Luxe Wellness Club Saint Haven Opens in Melbourne

Saint Haven

Elite wellness destinations are reimagining what it means to work, play, and live well.

What’s happening: Saint Haven, a private members club focused on social connection, wellness, and longevity, opened in the Collingwood suburb of Melbourne, Australia.

Rooted in tenets of biohacking and anti-ageing treatments, wholefoods, exercise, and recovery, developers will prove out the concept with two more sites in Melbourne this year before taking it global.

What’s inside. The club has designed a holistic and tech-enabled wellness experience:

  • Full-body MRIs, brain scans, and monthly blood testing to personalise member programmes
  • Anti-ageing and recovery treatments including IV drips, cryotherapy, hyperbaric oxygen, and red light therapies.
  • A mineral-infused pool, vitamin C shower, meditation cave, and immersive cycle performance studio.
  • Coworking spaces, lounges, and a wholefoods nutrition bar for members to meet and socialise.

Bespoke biometrics. Each member will be given an Oura ring to monitor their health and provide real-time recommendations across training, nutrition, and recovery –– a specific pathway to personalisation high-end operators are exploring to sync members with their entire ecosystem.

Welcome to the Club

Taking cues from the industry’s latest fixation––longevity––social clubs and hospitality venues are shifting focus from old-school rest and relaxation to extending human healthspan.

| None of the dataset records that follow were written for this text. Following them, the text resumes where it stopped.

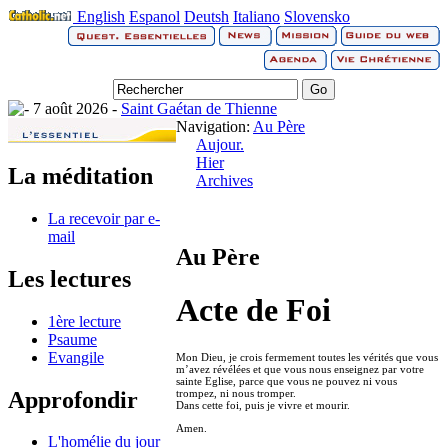
English
Espanol
Deutsh
Italiano
Slovensko
7 août 2026 -
Saint Gaétan de Thienne
Navigation:
Au Père
Aujour.
Hier
La méditation
Archives
La recevoir par e-
mail
Au Père
Les lectures
Acte de Foi
1ère lecture
Psaume
Evangile
Mon Dieu, je crois fermement toutes les vérités que vous
m’avez révélées et que vous nous enseignez par votre
sainte Eglise, parce que vous ne pouvez ni vous
Approfondir
trompez, ni nous tromper.
Dans cette foi, puis je vivre et mourir.
Amen.
L'homélie du jour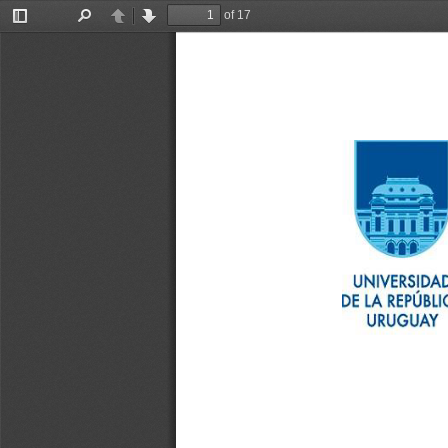
of 17
Toggle
Find
Previous
Next
Sidebar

  • RoseBar, a new “longevity club” at Six Senses Ibiza, offers DNA methylation tests and blood filtration alongside hyperbaric chambers, light therapy, IV drips, and more.
  • Lanserhof’s “Well-gevity” programme at The Arts Club, London offers exercise and nutrition strategies along with hormone balancing and brain health hacks to slow the rate of ageing.
  • US-based social wellness club Remedy Place combines functional medicine with preventative treatments like cryotherapy and infrared saunas, with plans to scale internationally.
  • England’s The Club by Bamford and Heckfield Place are both taking an indoor-outdoor estate approach to health optimisation.

Elsewhere, Pillar Wellbeing’s clubs in Qatar and London feature a longevity-focused spa, and even gyms are leaning into the long game of health, from recovery and “regeneration” spaces in clubs like Third Space and E by Equinox to a new holistic coaching app from Anytime Fitness.

Looking ahead: For those with the time, money, and inclination, luxe wellness clubs offer an aspirational, made-to-measure way to extend wellness into old age. But as chronic diseases increase while life expectancy falls, for the masses, the most beneficial––and less costly––approach to extending healthspan still comes down to a humble lifestyle: better sleep, fewer calories, and more movement.